Start of Text shown

Bitcoin rollup Citrea raised $14 million in Series A funding led by Peter Thiel’s Founders Fund.
The project aims to transform the Bitcoin blockchain into a venue for smart contracts by using zero-knowledge (ZK) technology to make bitcoin a programmable asset.
Adding greater utility to Bitcoin is of “critical” importance, Citrea said.
Citrea, a Bitcoin project striving to expand the utility of the original cryptocurrency by using zero-knowledge technology, said it raised $14 million in Series A funding.
The investment was led by Peter Thiel’s Founders Fund and included contributions from angel investors Erik Voorhees and Balaji Srinivasan, according to an announcement shared with CoinDesk on Thursday.
Citrea, which raised $2.7 million of seed funding in a Galaxy-led round in February, uses the BitVM computing paradigm that is designed to allow Ethereum-style smart contracts on Bitcoin.

End of Text shown
Start of Dataset entries

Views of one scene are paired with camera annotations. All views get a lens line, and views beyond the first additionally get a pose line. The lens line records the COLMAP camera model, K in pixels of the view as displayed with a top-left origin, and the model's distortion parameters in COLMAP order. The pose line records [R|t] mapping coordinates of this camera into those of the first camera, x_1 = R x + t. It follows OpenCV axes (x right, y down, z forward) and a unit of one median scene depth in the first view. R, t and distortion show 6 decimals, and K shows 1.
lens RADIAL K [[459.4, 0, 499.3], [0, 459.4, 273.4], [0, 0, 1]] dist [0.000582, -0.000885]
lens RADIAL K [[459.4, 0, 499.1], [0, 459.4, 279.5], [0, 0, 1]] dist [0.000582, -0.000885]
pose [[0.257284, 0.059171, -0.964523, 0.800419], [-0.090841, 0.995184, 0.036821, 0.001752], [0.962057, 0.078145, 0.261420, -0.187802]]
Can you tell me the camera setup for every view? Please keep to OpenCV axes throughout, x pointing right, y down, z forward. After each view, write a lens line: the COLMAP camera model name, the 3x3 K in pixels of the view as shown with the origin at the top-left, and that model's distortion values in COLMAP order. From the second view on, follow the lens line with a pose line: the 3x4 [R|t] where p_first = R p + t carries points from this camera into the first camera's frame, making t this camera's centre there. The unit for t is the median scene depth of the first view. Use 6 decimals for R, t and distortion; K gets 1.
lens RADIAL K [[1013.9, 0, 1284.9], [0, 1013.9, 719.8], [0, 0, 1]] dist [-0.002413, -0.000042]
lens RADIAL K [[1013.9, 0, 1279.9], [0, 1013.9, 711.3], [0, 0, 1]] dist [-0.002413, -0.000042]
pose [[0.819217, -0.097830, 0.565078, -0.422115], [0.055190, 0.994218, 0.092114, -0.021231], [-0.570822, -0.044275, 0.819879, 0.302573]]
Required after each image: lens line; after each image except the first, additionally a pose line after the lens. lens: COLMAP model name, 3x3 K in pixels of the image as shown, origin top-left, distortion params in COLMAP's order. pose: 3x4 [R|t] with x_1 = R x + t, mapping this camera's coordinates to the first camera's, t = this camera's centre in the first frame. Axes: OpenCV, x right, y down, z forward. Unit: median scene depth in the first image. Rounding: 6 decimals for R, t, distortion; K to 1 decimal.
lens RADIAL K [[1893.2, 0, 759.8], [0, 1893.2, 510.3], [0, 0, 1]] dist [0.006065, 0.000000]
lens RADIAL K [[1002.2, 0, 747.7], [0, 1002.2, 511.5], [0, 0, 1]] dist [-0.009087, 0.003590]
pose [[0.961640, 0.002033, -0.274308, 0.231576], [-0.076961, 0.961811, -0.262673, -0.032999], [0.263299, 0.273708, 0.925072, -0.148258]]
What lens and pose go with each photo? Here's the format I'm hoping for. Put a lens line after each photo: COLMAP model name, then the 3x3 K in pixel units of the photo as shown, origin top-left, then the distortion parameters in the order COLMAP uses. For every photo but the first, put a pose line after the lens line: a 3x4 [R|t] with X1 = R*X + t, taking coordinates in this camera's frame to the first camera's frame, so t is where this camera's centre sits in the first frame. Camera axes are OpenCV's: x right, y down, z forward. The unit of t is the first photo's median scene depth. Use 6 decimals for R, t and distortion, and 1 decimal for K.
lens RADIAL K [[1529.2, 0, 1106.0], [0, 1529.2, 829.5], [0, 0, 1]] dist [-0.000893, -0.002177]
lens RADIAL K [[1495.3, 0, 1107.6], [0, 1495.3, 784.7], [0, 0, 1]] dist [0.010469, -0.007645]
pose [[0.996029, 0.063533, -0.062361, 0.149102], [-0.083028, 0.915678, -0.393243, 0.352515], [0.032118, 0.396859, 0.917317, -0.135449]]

End of Dataset entries

_Set of tasks_
**A)** Sum up the article on Citrea's funding in two sentences.
**B)** Based on the article on Citrea's funding, answer yes or no to each statement and quote the words that decide it: (i) Founders Fund led Citrea's Series A round. (ii) Citrea's seed round was led by Galaxy. (iii) Citrea's Series A raised $2.7 million.
**C)** Write the next part of the article on Citrea's funding, starting after its last sentence.
The records have nothing to do with the article on Citrea's funding.

_Results of the tasks_
**A)** Citrea, a Bitcoin rollup that uses zero-knowledge technology to make bitcoin a programmable asset, raised $14 million in Series A funding led by Peter Thiel's Founders Fund, with angel investors Erik Voorhees and Balaji Srinivasan also contributing. The project had raised $2.7 million in a Galaxy-led seed round in February, and it uses the BitVM computing paradigm designed to allow Ethereum-style smart contracts on Bitcoin.

**B)**
(i) Yes: "The investment was led by Peter Thiel’s Founders Fund"
(ii) Yes: "raised $2.7 million of seed funding in a Galaxy-led round in February"
(iii) No: "said it raised $14 million in Series A funding"

**C)**
“Citrea is an EVM-compatible layer, meaning all the applications on Ethereum can simply deploy on Citrea without having to change anything,” Orkun Mahir Kılıç, CEO of Citrea builder Chainway Labs, told CoinDesk in an interview last month.
The project aims to transform the Bitcoin blockchain into a venue for smart contracts by making bitcoin (BTC) a programmable asset through the use of zero-knowledge (ZK) technology.
ZK technology allows data to be transferred securely between parties through the ability to demonstrate knowledge without actually revealing the data and without the prover and verifier interacting.
“Citrea enhances the capabilities of Bitcoin blockspace with ZK technology and enables the Bitcoin network to support diverse on-chain applications and platforms,” Citrea said.
The goal of allowing greater utility is one of “critical” importance, according to Citrea. While BTC has served well as a form of digital gold, it risks being sidelined by users relying on intermediaries and external networks to provide scalability, Citrea said.
Bitcoin is therefore being undermined by the absence of a “proper scalability solution,” hindering its role in decentralized finance (DeFi), which means it “risks losing its relevance in DeFi and becoming obsolete as a network.”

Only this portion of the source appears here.